Closed ESWRKJ closed 10 months ago
Hello,
This typically happens when you get a lot of reads from a messy gene where you start having wobble bridging creating a collapse exon start which occurs before the collapse exon end. However, to be double sure it would help to see the SAM lines from those two reads. Could you post those?
Thank you, Richard
hello, Richard those are two reads information , Could you please assist me in identifying the issue? 150406967.txt 99746185.txt
What parameters are you using to run TAMA Collapse?
python /public/home/tama/tama_collapse.py -d merge_dup -x no_cap -b BAM -f /public/home/genome.fasta -s /public/home/Gb.bam -p Gb
This is quite strange. What mapper did you use and what parameters?
pbmm2 align --preset ISOSEQ --unmapped --sort -j 6 --log-level INFO --log-file pbmm2.log /public/home/genome.fasta --sample Gb ./Gb.flnc.bam Gb.bam
The problem seems to be coming from the alignment. You can see from the CIGAR string for read "m64041_201001_163935/99746185/ccs":
2194=2I1172=2767N183=1I132=1D2=510N326I850N254=1D518=202N914=
The issue is here:
Exon: 2194=2I1172=
Intron: 2767N
Exon: 183=1I132=1D2=
Intron: 510N
Exon: 326I <-- This exon is just one big insertion which makes no sense. So the mapper has a bug here for some reason. You may want to contact PacBio about this as this is their aligner version.
Intron: 850N
Exon: 254=1D518=
Intron: 202N
Exon: 914=
ok, So if I extract the reads, can the problem be solved?
In theory yes but if the mapper has a bug then there are likely issues with more mappings so I would not trust it until the bug is resolved. Until they know how this bug works then you cannot know if it is causing silent errors with other transcript models.
ok I hava a try. Thank you so much!
Just to clarify are you trying to contact Pacbio about the bug or trying to remove the read info from the file to make it run through TAMA Collapse?
All. two methods are being carried out simultaneously
Nice! Very efficient.
Hi @GenomeRIK when I remove the two reads , the error is disappeared ; Pacbio suggests that I change the mapper to minimap2 ,Using minimap2 is normal. But I see tama_report.txt is difference.
minimap2 results Total Gene Count: 59385 Total Transcript Count: 874323 Total Accepted Reads: 3944979 Total Discarded Reads: 4086923
pbmm2 Total Gene Count: 59485 Total Transcript Count: 876767 Total Accepted Reads: 3965819 Total Discarded Reads: 63775
Discarded Reads Huge difference
The larger number of discarded reads from minimap is probably because you did not turn off secondary mappings when running minimap. You can check the read.txt file to see what is the reason for read discards.
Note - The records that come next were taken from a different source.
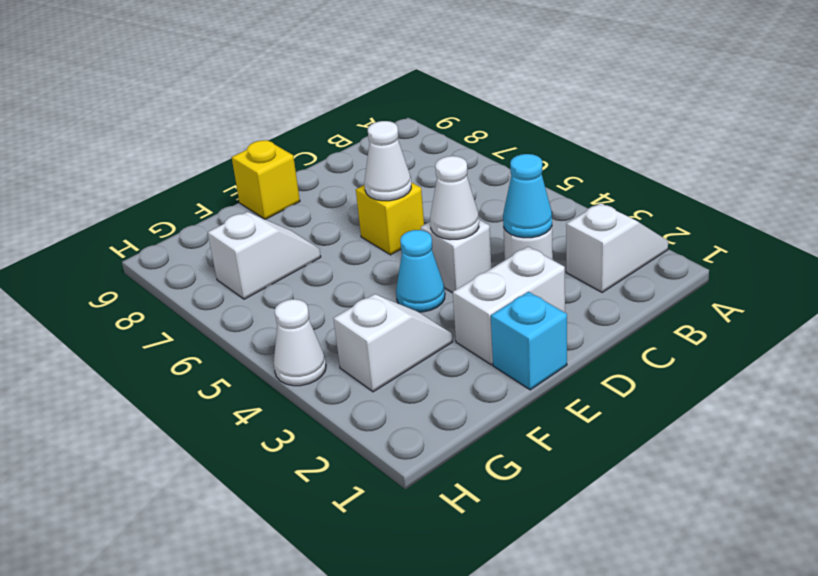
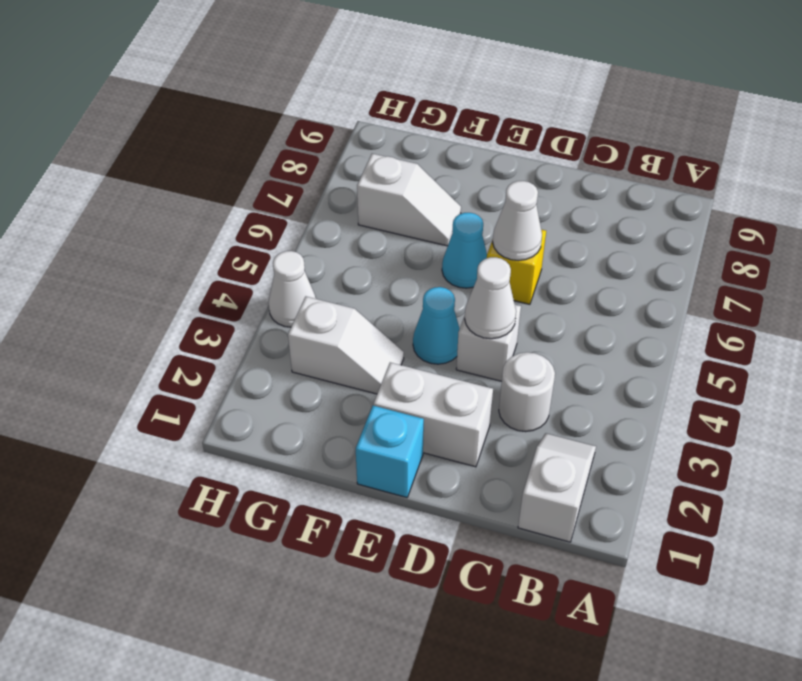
white 1x2 slope [566,203,668,292] -> white 1x2 slope turned to [518,433,596,542]
cyan 1x1 cone [503,154,552,238] -> cyan 1x1 cone moved to [442,213,487,288]
yellow 1x1 brick [232,140,300,219] -> none

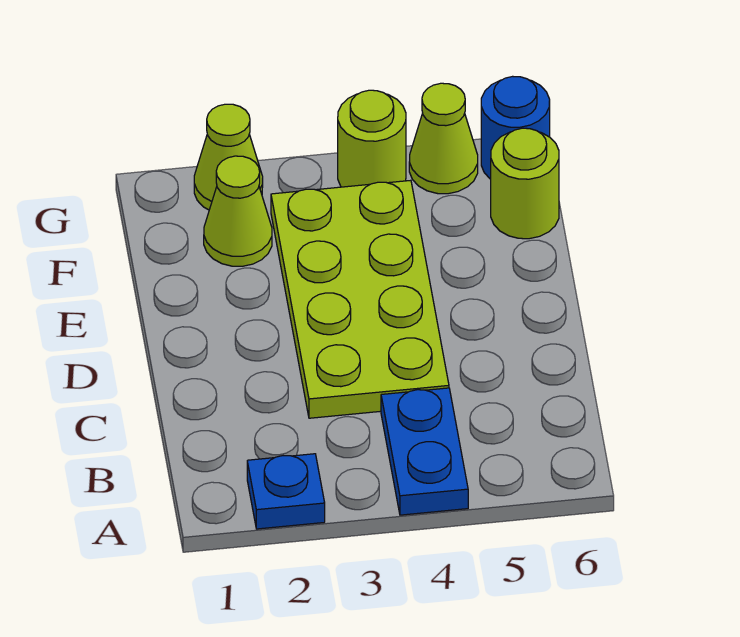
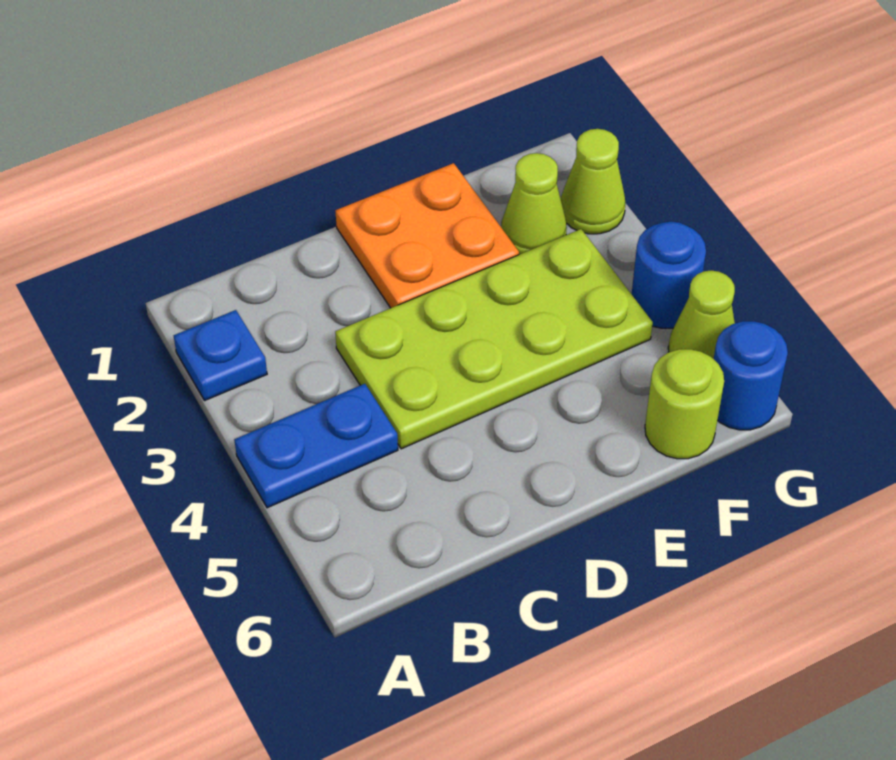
none -> orange 2x2 plate [336,163,519,308]
lime 1x1 round brick [338,90,406,187] -> blue 1x1 round brick [632,222,706,328]

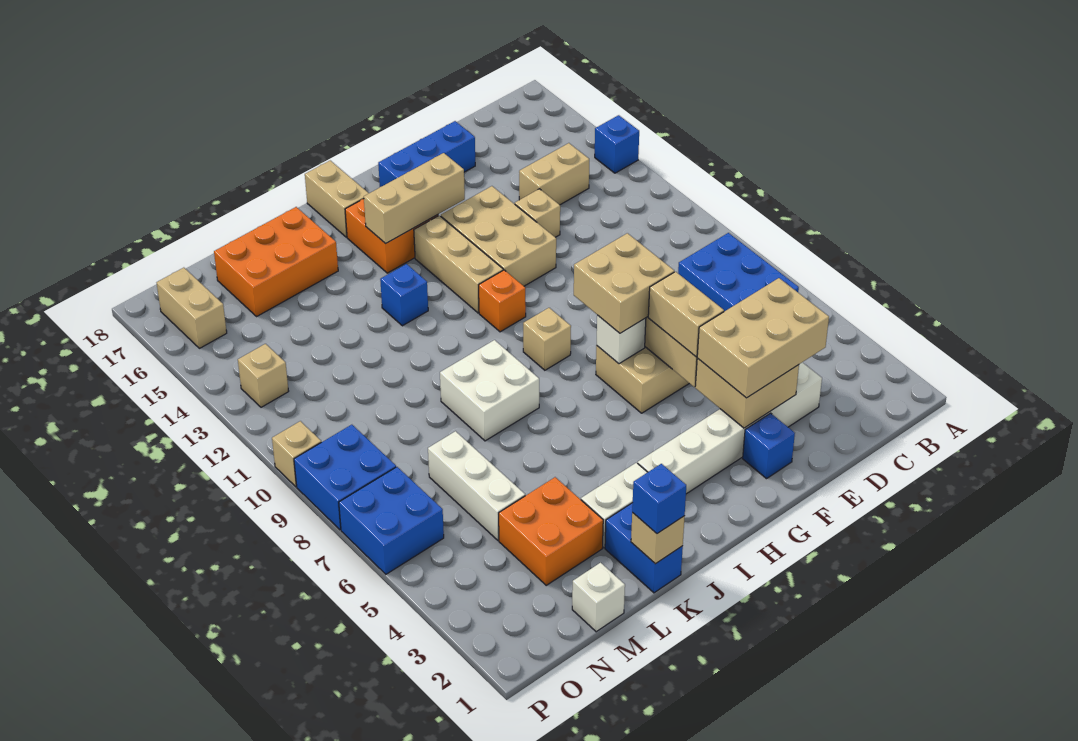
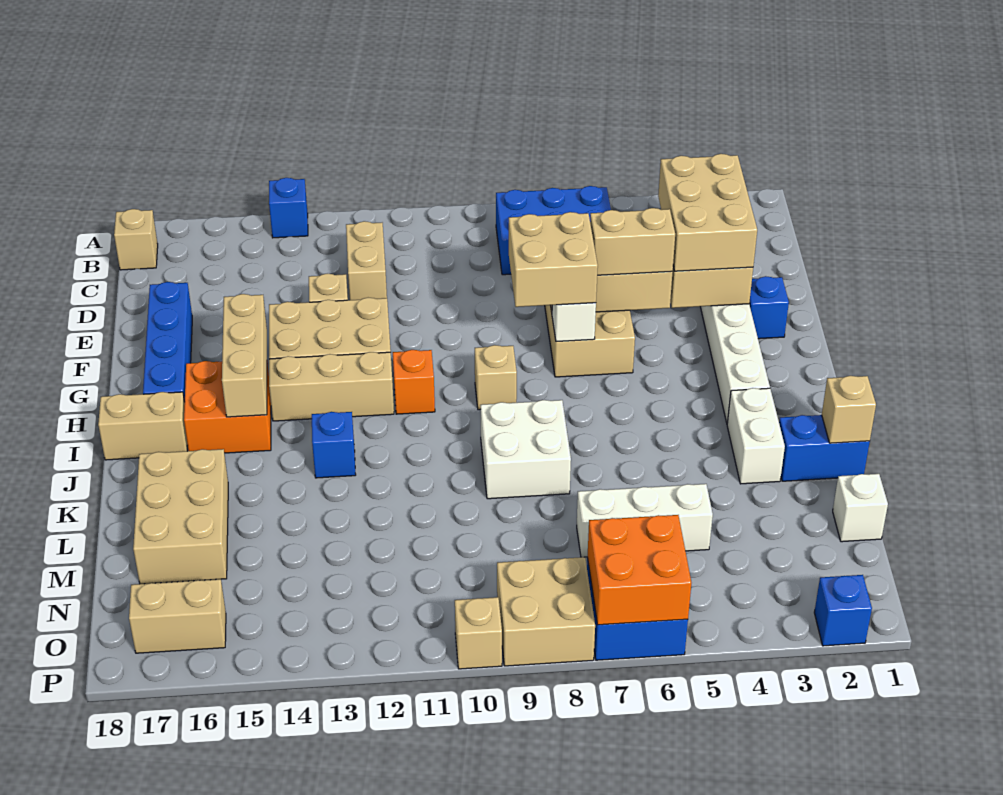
tan 1x2 brick [519,143,589,205] -> tan 1x2 brick moved to [346,221,387,300]
blue 1x3 brick [378,121,475,187] -> blue 1x4 brick [143,282,192,402]
blue 1x1 brick [632,464,686,534] -> blue 1x1 brick moved to [814,575,872,646]
orange 2x3 brick [214,207,338,317] -> tan 2x3 brick [133,449,228,584]
orange 2x2 brick [499,477,603,585] -> orange 2x2 brick moved to [587,515,691,625]
blue 2x2 brick [294,425,396,530] -> tan 2x2 brick [497,557,595,666]
tan 1x1 brick [238,344,289,407] -> tan 1x1 brick moved to [114,209,158,270]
yes minimap2 have some secondary mappings
In addition, The gene count and transcript count of the two are slightly different. Does this have any impact?
There is some impact but it may not make much of a difference to you depending on your objectives. Either way the Pacbio mapper is not working for you.
OK thank you for your assistance!
hello, RIK when I use tama_collapse.py I found Error with exon end earlier than exon start 54827318 54827318 ['m64041_201001_163935/150406967/ccs', 'm64041_201001_163935/99746185/ccs'] It is Pacbio Iso-seq data , please tell me what causes this?